---
title: "_SummarizedExperiment_ for Coordinating Experimental Assays, Samples, and Regions of Interest"
author: "Martin Morgan, Valerie Obenchain, Jim Hester, Hervé Pagès"
date: "Revised: 5 Jan, 2023"
output:
BiocStyle::html_document:
toc: true
vignette: >
%\VignetteIndexEntry{1. SummarizedExperiment for Coordinating Experimental Assays, Samples, and Regions of Interest}
%\VignetteEngine{knitr::rmarkdown}
\usepackage[utf8]{inputenc}
---
```{r style, echo=FALSE, results='asis'}
BiocStyle::markdown()
```
# Introduction
The `SummarizedExperiment` class is used to store rectangular matrices of
experimental results, which are commonly produced by sequencing and microarray
experiments. Note that `SummarizedExperiment` can simultaneously manage several
experimental results or `assays` as long as they be of the same dimensions.

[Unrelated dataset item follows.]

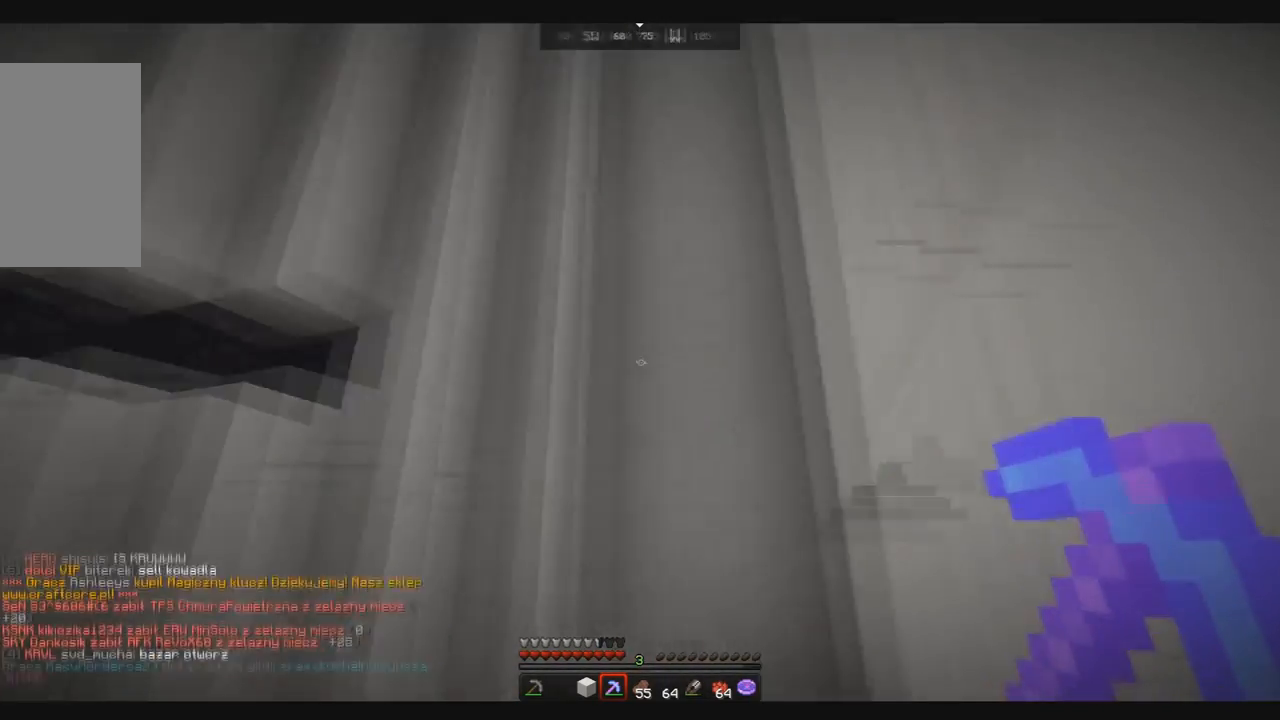
{"keys": [], "mouse": [], "events": []}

Each object stores observations of one or more samples, along
with additional meta-data describing both the observations (features) and
samples (phenotypes).
A key aspect of the `SummarizedExperiment` class is the coordination of the
meta-data and assays when subsetting. For example, if you want to exclude a
given sample you can do for both the meta-data and assay in one operation,
which ensures the meta-data and observed data will remain in sync. Improperly
accounting for meta and observational data has resulted in a number of
incorrect results and retractions so this is a very desirable
property.
`SummarizedExperiment` is in many ways similar to the historical
`ExpressionSet`, the main distinction being that `SummarizedExperiment` is more
flexible in it's row information, allowing both `GRanges` based as well as those
described by arbitrary `DataFrame`s. This makes it ideally suited to a variety
of experiments, particularly sequencing based experiments such as RNA-Seq and
ChIp-Seq.
# Anatomy of a `SummarizedExperiment`
The _SummarizedExperiment_ package contains two classes:
`SummarizedExperiment` and `RangedSummarizedExperiment`.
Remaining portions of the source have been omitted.